Bilinçlenen tüketici, gittikçe daha fazla satın almak istediği ürün ve hizmetlerin çevre ve toplum üzerindeki etkisini anlamak için nasıl, nerede ve niye üretildiği ile ilgilenmeye başladı. Bu talepler doğal olarak işletmeleri daha fazla şeffaf ve dürüst olmaya zorlamaya devam ediyor. Y kuşağının dünyadaki en güçlü ve büyük satın alma gücü olmasıyla, işletmeler daha fazla bu konuyla ilgilenmek zorundalar, zira en büyük tüketici grubu kendisinin daha fazla mutlu hissetmesine sebep olacak olan ürün ve hizmetleri aramakta, bulmakta ve tüketmekte çok ısrarlı ve başarılı.
Küçük, büyük tüm işletmeler, özellikle sosyal medya sayesinde sürekli müşterileri tarafından izlenmekteler. Bu sebeple, yenidünyada tüm işletmeler iyilik ekonomisinin bir parçası olmak zorundalar.

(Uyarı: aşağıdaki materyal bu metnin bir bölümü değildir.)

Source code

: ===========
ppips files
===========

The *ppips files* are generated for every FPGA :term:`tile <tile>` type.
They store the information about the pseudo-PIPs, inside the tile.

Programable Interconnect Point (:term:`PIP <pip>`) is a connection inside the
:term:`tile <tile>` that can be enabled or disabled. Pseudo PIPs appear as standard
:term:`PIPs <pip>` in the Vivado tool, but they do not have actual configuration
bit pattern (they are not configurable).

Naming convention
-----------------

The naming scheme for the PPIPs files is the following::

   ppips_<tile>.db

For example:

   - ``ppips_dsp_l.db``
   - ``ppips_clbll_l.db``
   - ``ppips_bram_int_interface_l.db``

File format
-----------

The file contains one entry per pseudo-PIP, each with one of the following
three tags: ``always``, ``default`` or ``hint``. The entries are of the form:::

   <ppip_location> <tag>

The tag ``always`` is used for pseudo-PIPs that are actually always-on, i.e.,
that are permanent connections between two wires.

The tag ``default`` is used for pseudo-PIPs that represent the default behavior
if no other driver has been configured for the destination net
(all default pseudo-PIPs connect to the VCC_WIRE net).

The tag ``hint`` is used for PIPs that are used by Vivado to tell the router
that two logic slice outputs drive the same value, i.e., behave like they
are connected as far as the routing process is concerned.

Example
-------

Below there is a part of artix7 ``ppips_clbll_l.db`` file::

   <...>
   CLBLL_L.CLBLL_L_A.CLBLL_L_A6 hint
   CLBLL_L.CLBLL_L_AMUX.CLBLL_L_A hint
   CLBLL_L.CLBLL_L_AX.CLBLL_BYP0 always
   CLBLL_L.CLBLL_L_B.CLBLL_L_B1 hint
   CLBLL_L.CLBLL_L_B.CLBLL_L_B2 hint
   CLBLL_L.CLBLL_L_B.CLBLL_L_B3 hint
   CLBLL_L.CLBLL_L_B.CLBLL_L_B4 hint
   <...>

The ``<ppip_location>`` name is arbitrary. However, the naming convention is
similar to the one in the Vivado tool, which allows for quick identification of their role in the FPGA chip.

Başlangıç olarak;
Çalışanlarınıza hızla gerçekleştirebileceğiniz sosyal sorumluluk faaliyetlerine odaklanabilirsiniz,
Enerji verimliliğinizi ve enerji satın alma kaynaklarınızı gözden geçirebilirsiniz,
Tedarikçilerinizi yeniden değerlendirebilirsiniz,
Ürün ve hizmetlerinizin nerede ve nasıl üretildiği ile ilgili bilgileri paylaşabilirsiniz,
Daha az kağıt harcayacak uygulamalara geçiş yapabilirsiniz,
Daha fazla lokal tedarikçi kullanabilirsiniz,
Daha fazla lokal tedarikçi destekleyebilirsiniz,
Çalışanlarınızın daha az seyahat etmesini sağlayacak uygulamaları kullanmaya başlayabilirsiniz,
Özellikle ürünlerinizin ambalaj ve paketleme standartlarını yenileyip, daha fazla geri dönüşümlü malzeme kullanımına geçebilirsiniz,
İşletme içerisinde geri dönüşümü teşvik edebilirsiniz,
Ve en önemlisi bunların hepsini müşterilerinizle paylaşabilirsiniz.
İşletmeniz “İyilik Ekonomisi” için hazır mı?